Search each line below for "size", then return the lines where it appears.

PROVIDED MATERIAL:
----------

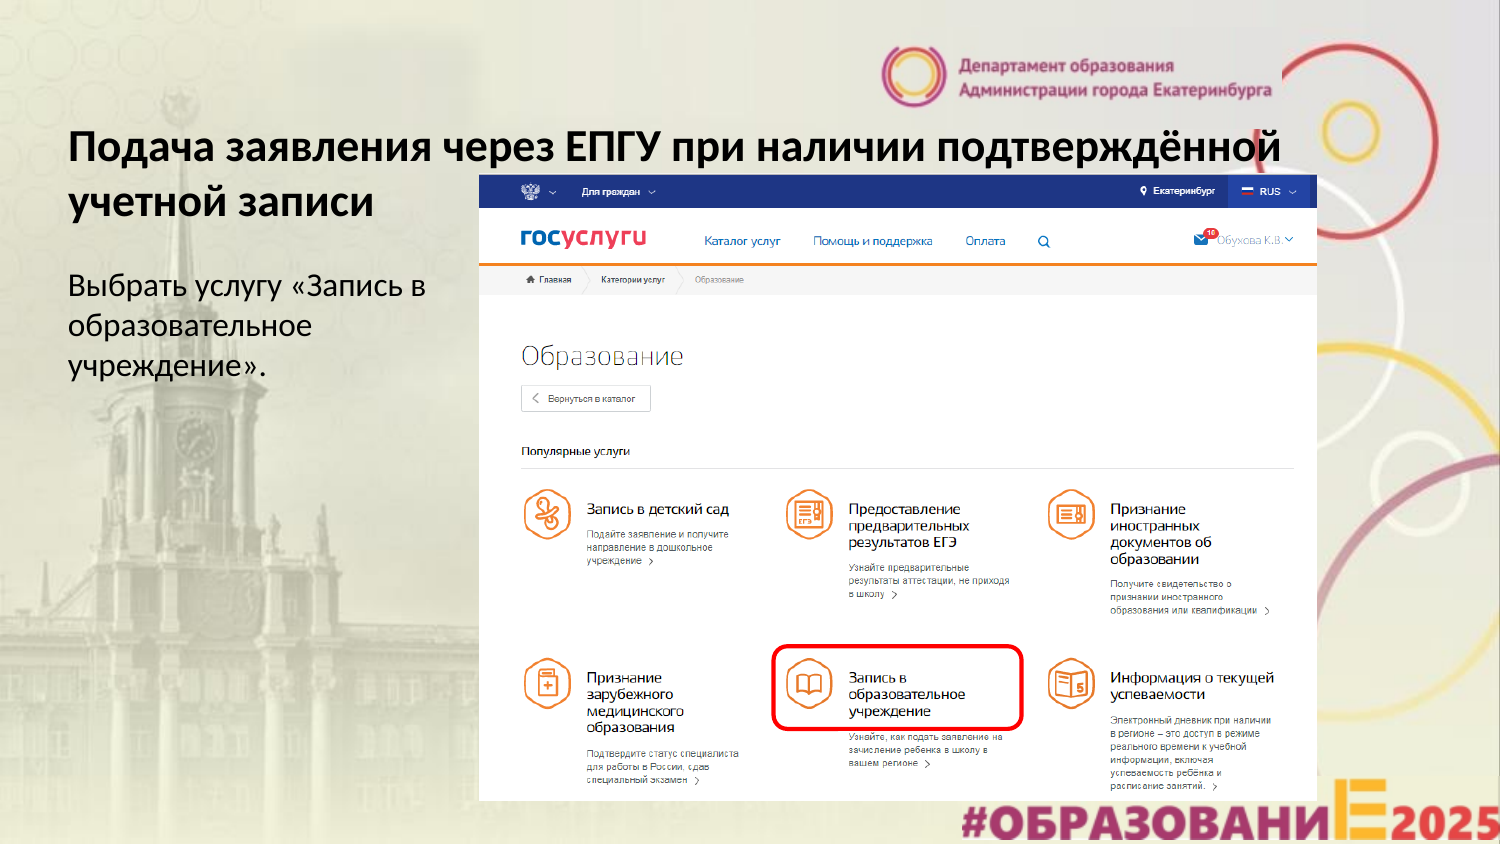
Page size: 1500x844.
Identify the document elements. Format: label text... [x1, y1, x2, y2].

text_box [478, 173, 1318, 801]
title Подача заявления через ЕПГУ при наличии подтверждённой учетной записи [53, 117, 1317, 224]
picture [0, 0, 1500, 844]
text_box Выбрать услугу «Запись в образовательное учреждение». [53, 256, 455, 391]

----------

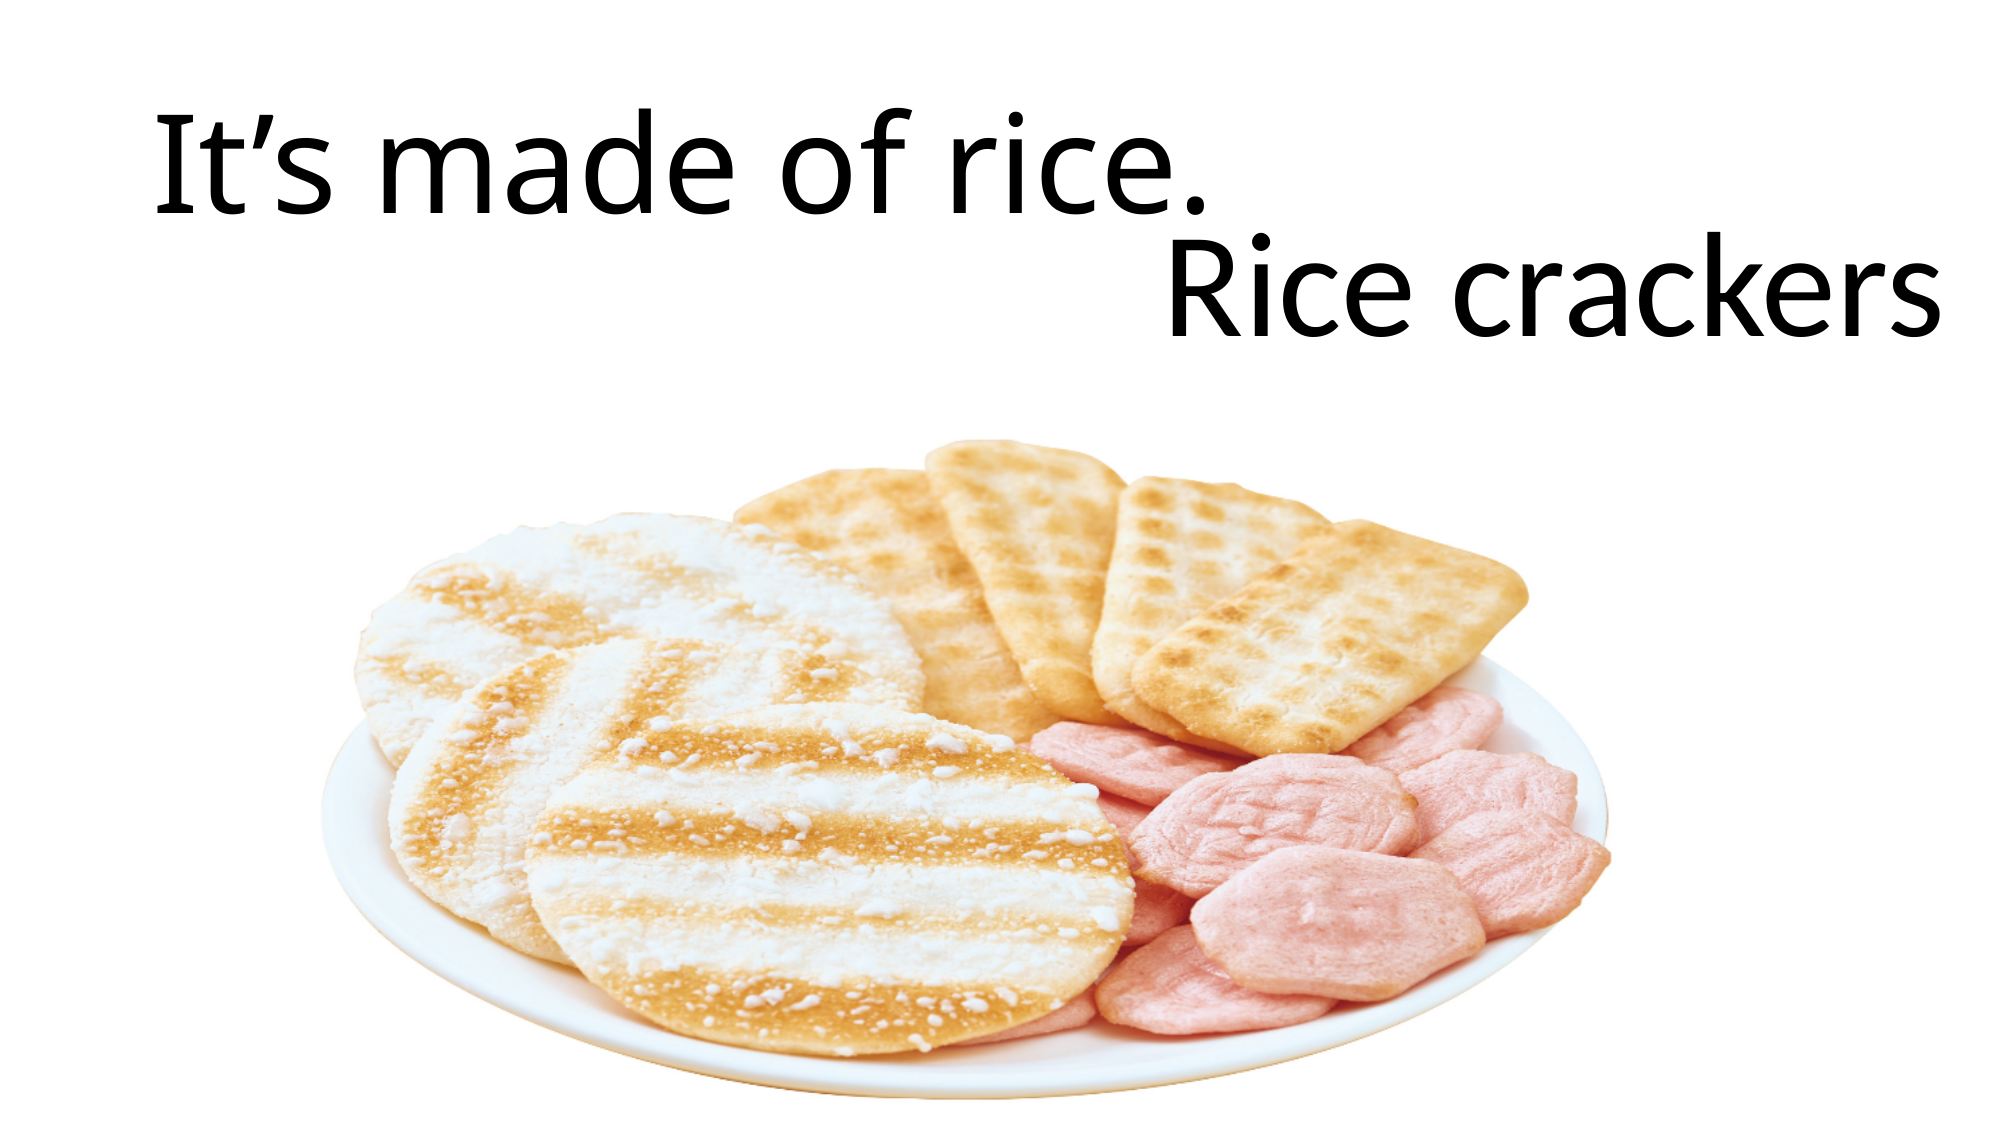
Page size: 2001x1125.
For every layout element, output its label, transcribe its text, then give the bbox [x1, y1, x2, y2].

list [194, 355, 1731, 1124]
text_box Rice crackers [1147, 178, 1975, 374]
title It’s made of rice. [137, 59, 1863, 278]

----------

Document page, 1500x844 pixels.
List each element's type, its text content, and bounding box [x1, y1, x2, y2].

----------

SOLUTION:
Page size: 1500x844.
Page size: 2001x1125.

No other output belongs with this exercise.